Seul Ouest-France a l’air de l’ignorer. Il est vrai que le quotidien de Chantepie avait d’autres chats à fouetter au lendemain de la mobilisation des Gilets jaunes. Un titre flamboyant occupait la Une sur quatre colonnes : « Les toilettes, un enjeu sanitaire mondial » (lundi 19 novembre 2018). Autrefois la presse locale traitait sérieusement les sujets qui intéressaient ses lecteurs. L’actualité chaude fait vendre ! Mais le directeur d’Ouest-France ignore cette règle élémentaire du journalisme. Pourtant le mouvement initié par Jacline ouraud bénéficie d’un incontestable soutien populaire, ce qui n’est plus le cas d’Emmanuel Macron. 74% des personnes interrogées trouvent le mouvement dit des « Gilets jaunes » justifié.
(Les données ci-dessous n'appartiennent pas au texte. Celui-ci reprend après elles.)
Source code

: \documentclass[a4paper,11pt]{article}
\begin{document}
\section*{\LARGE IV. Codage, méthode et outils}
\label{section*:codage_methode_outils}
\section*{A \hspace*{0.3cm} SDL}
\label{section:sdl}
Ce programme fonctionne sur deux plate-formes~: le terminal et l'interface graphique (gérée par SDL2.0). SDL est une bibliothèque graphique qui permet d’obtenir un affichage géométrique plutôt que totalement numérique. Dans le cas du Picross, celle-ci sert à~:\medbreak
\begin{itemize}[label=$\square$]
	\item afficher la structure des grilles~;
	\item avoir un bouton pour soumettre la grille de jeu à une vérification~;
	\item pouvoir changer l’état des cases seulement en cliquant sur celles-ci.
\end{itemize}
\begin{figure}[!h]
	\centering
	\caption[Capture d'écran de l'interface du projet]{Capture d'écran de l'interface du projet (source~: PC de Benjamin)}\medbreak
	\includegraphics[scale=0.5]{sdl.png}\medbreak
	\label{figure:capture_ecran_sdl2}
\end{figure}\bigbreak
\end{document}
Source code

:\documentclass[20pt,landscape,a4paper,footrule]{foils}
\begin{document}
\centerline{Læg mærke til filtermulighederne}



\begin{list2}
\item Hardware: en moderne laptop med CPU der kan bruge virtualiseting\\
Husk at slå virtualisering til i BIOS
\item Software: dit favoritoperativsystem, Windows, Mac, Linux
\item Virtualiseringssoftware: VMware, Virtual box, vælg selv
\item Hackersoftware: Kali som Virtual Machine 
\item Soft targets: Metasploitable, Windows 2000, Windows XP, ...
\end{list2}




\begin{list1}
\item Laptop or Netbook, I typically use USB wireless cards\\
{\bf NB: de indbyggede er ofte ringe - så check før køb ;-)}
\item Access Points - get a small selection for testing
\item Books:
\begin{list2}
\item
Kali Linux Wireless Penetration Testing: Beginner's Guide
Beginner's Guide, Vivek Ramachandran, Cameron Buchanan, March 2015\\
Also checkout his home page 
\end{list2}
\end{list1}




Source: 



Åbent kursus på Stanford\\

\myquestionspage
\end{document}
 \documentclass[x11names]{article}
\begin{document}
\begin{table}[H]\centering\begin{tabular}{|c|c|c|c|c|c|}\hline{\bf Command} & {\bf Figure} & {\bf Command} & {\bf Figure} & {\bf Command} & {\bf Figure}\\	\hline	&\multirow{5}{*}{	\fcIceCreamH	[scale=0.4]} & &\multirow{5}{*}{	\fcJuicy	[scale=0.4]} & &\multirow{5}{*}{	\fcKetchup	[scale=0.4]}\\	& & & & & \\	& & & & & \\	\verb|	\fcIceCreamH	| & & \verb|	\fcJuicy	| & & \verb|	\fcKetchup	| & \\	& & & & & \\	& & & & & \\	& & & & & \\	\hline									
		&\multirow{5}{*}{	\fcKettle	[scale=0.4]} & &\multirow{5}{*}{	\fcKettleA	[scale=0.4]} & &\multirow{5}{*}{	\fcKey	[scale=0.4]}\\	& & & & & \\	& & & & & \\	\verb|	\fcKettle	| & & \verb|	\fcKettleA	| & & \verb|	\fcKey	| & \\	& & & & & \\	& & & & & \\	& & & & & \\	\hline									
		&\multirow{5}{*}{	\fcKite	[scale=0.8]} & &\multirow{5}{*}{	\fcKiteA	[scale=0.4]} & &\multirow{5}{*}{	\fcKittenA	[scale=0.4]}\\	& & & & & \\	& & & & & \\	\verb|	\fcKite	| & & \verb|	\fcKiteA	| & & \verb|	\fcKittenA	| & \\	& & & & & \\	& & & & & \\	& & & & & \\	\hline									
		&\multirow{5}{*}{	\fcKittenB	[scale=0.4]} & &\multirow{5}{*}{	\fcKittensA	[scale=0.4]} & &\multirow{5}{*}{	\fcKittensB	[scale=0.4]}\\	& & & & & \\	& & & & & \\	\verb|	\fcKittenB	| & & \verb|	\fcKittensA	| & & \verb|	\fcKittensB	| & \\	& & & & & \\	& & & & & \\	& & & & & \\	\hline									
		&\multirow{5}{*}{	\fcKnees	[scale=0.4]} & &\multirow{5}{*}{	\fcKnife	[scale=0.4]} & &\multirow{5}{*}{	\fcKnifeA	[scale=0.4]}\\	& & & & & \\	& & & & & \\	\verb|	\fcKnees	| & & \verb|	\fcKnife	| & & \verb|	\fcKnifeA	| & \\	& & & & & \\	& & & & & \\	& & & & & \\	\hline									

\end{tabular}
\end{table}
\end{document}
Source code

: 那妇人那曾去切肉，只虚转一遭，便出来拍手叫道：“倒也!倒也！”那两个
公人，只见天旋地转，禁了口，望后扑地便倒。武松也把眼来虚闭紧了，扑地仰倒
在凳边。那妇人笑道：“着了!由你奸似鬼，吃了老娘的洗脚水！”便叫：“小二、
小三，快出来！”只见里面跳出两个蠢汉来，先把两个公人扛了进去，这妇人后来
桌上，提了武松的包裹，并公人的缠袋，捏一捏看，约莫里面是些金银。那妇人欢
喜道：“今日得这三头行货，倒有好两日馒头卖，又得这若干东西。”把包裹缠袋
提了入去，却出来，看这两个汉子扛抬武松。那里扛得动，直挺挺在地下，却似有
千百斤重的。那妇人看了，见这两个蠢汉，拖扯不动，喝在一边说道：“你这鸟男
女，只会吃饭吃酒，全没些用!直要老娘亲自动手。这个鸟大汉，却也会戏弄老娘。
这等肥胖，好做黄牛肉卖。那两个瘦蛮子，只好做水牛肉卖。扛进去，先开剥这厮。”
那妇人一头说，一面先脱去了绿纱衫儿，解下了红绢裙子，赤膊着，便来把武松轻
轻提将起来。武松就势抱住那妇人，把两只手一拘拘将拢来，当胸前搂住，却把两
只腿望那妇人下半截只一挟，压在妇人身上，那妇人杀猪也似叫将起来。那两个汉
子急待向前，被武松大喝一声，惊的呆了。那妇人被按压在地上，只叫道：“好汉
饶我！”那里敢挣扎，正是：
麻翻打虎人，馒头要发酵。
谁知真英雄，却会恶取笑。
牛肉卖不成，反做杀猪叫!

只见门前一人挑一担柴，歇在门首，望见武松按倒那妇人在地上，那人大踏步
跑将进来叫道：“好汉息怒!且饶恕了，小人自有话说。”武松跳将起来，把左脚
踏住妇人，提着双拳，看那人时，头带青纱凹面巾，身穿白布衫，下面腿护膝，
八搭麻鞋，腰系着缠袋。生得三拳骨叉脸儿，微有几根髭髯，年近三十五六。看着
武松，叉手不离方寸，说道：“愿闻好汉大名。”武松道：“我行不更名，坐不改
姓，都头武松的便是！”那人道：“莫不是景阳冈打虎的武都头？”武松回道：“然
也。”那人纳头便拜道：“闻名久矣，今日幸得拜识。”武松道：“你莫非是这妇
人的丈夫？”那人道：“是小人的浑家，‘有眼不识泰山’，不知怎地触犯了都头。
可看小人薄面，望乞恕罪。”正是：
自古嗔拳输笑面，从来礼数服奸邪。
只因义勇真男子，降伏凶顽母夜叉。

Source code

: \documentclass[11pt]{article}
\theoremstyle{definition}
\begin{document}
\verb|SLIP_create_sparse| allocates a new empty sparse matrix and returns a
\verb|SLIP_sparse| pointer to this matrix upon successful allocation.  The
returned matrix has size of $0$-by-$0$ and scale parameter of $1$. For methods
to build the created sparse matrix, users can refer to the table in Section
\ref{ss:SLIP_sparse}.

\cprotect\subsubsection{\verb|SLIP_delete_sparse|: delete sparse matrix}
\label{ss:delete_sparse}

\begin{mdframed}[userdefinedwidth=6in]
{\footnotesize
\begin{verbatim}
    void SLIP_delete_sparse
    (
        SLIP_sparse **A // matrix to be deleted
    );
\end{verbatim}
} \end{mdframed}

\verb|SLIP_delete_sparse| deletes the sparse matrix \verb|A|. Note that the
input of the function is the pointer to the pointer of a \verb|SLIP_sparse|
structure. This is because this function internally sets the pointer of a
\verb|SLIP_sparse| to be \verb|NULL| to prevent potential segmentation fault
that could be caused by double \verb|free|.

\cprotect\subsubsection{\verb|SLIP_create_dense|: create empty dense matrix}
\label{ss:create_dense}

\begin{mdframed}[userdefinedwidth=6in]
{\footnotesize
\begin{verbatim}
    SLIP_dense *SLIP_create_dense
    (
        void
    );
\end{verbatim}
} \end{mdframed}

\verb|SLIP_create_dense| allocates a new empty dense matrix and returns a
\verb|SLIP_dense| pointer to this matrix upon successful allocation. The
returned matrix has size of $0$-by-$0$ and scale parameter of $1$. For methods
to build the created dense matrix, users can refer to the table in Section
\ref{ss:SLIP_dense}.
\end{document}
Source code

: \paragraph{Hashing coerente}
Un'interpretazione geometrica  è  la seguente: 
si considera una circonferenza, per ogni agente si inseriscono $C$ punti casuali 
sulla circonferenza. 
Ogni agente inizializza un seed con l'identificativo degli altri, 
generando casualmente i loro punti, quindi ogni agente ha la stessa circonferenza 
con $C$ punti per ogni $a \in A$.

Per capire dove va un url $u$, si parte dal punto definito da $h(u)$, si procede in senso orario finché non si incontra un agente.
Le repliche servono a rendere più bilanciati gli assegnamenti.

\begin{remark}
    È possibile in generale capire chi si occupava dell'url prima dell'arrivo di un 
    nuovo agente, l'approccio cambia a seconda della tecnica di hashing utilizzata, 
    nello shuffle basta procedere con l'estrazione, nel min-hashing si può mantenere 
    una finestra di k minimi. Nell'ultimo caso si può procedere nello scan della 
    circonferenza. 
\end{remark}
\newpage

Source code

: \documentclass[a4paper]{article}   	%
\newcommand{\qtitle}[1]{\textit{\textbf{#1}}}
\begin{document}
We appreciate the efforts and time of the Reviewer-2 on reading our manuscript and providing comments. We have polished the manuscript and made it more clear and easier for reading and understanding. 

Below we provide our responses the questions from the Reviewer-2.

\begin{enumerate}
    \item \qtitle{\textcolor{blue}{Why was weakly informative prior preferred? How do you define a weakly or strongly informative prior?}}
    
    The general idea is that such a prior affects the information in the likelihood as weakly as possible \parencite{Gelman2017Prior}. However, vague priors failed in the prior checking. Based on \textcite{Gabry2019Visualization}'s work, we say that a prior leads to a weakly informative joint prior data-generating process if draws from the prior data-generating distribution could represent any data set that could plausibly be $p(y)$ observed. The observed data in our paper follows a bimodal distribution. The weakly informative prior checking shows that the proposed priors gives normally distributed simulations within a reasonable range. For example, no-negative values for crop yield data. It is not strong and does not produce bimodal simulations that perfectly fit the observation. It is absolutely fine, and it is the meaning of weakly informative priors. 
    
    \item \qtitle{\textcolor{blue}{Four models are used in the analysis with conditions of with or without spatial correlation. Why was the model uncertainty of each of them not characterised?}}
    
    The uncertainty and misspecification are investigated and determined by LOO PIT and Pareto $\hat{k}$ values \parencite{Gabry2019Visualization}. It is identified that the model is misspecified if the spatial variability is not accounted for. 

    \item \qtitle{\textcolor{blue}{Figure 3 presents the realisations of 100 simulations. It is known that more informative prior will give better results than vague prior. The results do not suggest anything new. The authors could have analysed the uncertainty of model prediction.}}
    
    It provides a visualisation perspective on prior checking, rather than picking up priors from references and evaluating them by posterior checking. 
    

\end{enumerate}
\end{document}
Alors que pour son intervention à TF 1 (mercredi 14 novembre 2018), le Président a été jugé « plutôt pas convaincant » par 68% des personnes interrogées (Odoxa, Le Figaro, 17-18 novembre 2018).
Macron ? « dédaigneux », « beaucoup trop jeune pour le poste » et « juste bon à piquer de l’argent aux retraités »
Très sévère pour l’ancien banquier d’affaires, Mme Mouraud juge Macron « dédaigneux », « beaucoup trop jeune pour le poste » et « juste bon à piquer de l’argent aux retraités » (Le Figaro, mardi 13 novembre 2018). Il lui serait facile d’ajouter maintenant que seulement 27% des personnes interrogées disent lui faire « confiance pour affronter efficacement les principaux problèmes » (Elabe, Les Échos, 9-10 novembre 2018). Et ce n’est pas tout : 73% des Français sont mécontents « d’Emmanuel Macron comme président de la République » (Ifop, JDD, 18 novembre 2018).
A l’origine du mouvement des Gilets jaunes se trouve l’augmentation du prix du carburant, nous dit-on. La goutte qui a fait déborder le vase en octobre : les prix à la pompe ont affiché de fortes hausses sur un an (+ 23% pour le gazole et + 15% pour l’essence). Entre le 15 novembre 2017 et le 15 novembre 2018, les augmentations ont été ramenées à + 15% pour le gazole et + 3,4% pour l’essence (JDD, 18 novembre 2018).
En Bretagne, la fracture des territoires
Pour le géographe Christophe Guilluy, Bonnets rouges et Gilets jaunes forment des « révoltes spontanées, incontrôlables pour la simple raison que les partis politiques traditionnels ne représentent plus les catégories modestes qui ont pris leurs distances avec eux. Cela se lit dans les absentions, les votes populistes… » (Presse Océan, vendredi 16 novembre 2018). Mais cela n’explique pas tout. En Bretagne, il faut tenir compte de la fracture existant entre les métropoles (Brest, Nantes, Rennes) et les zones touristiques (La Baule, golfe du Morbihan, Saint-Malo…) d’une part qui tirent leur épingle du jeu et le périurbain qui souffre et le rural profond en perdition d’autre part. Mais la ruralité n’intéressait pas autrefois Sarkozy et Hollande, pas plus qu’elle n’intéresse aujourd’hui Macron.